最近目にすることが多い、地元の駅の周辺に佇む小さなバー、あるいはバル。
派手ではないけれど、その分、気心の知れた親密さがある……。
そんな「地元密着型」というスタイルにこだわった小さなバルがvivo daily standだ。
本店となる中野店をはじめ、代々木、高田馬場、新橋、江古田と現在5店舗で展開。


ユニークなのは、それぞれの店舗が各エリアの特徴やスタッフのキャラクターに基づいて、それぞれ異なる店作りを行っていること。
たとえばオフィスエリアにある新橋店は、朝の出勤前から夜12時までおいしいエスプレッソが飲めるバル。
フランスでの修行経験を持つ料理人を迎えた高田馬場店は、
17時〜22時のディナータイムはビストロ、22時からはスタンディングも楽しめるバルと二つの顔をもつ。


そんなvivo daily standを手がけるのは鈴木健太郎さん。
十数年前、学生時代に旅したスペインで、バルの魅力にはまったのだとか。

江古田店は約40種のウイスキーなど、ハードリカーを揃えた。ザ・グレンドロナック、ラフロイグなど一杯¥500〜900とリーズナブルなプライスが嬉しい。

——

▸ 作業内容:
• 1. vivo daily standの紹介文のうち、「ユニークなのは」で始まる段落を、主な事実を残して箇条書きにまとめてください。
• 2. vivo daily standの紹介文の続きを書いてください。
この後のリストは、紹介文とは関係のない別の資料です。

▸ データ抜粋:
——

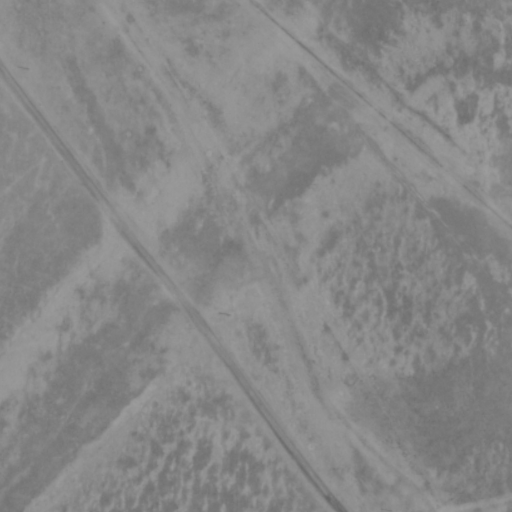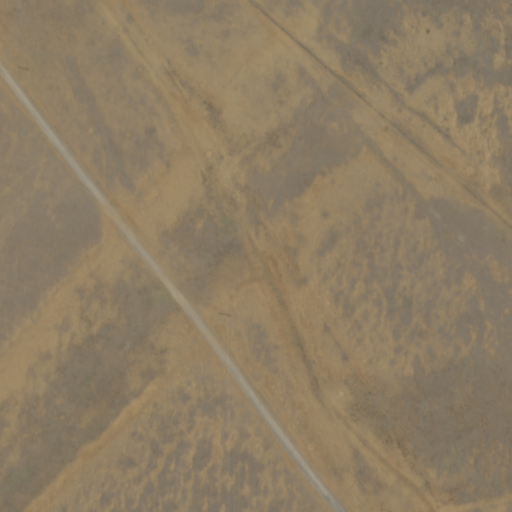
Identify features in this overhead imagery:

——

▸ 各作業の回答:
• 1.
- 各店舗は、エリアの特徴やスタッフのキャラクターに合わせて、それぞれ違う店作りをしている
- 新橋店（オフィスエリア）：朝の出勤前から夜12時までエスプレッソが飲めるバル
- 高田馬場店：フランスで修行した料理人を迎え、17時〜22時はビストロ、22時からはスタンディングも楽しめるバルになる

• 2.
「小学生からおじいさんまで、老若男女が用もないのにバルに集まって、
世間話をしたり出勤前にコーヒーを一杯飲みに立ち寄ったり、
あるいはサッカーの試合を見ながらぶつくさ文句を言い合ったり、
とにかく地域コミュニティとしていろいろな世代に愛されていること、
そうした場があることに衝撃を受けました。
バルは世代を超えてのコミュニケーションが自然に行われている、
いわば地域のたまり場なんですね」


鈴木さんが世界中を旅していたちょうどそのころ、
95年に阪神大震災があって地下鉄サリン事件が起こり、翌々年には酒鬼薔薇事件が世間を震撼させた。
殺伐とした事件が社会を騒がせ、鈴木さんは「日本はどん底だ」と心底、不安を感じていた。


そんなさなか、スペインのバルで営まれる何気ないコミュニケーションが
鈴木さんに天啓めいたひらめきを与えた。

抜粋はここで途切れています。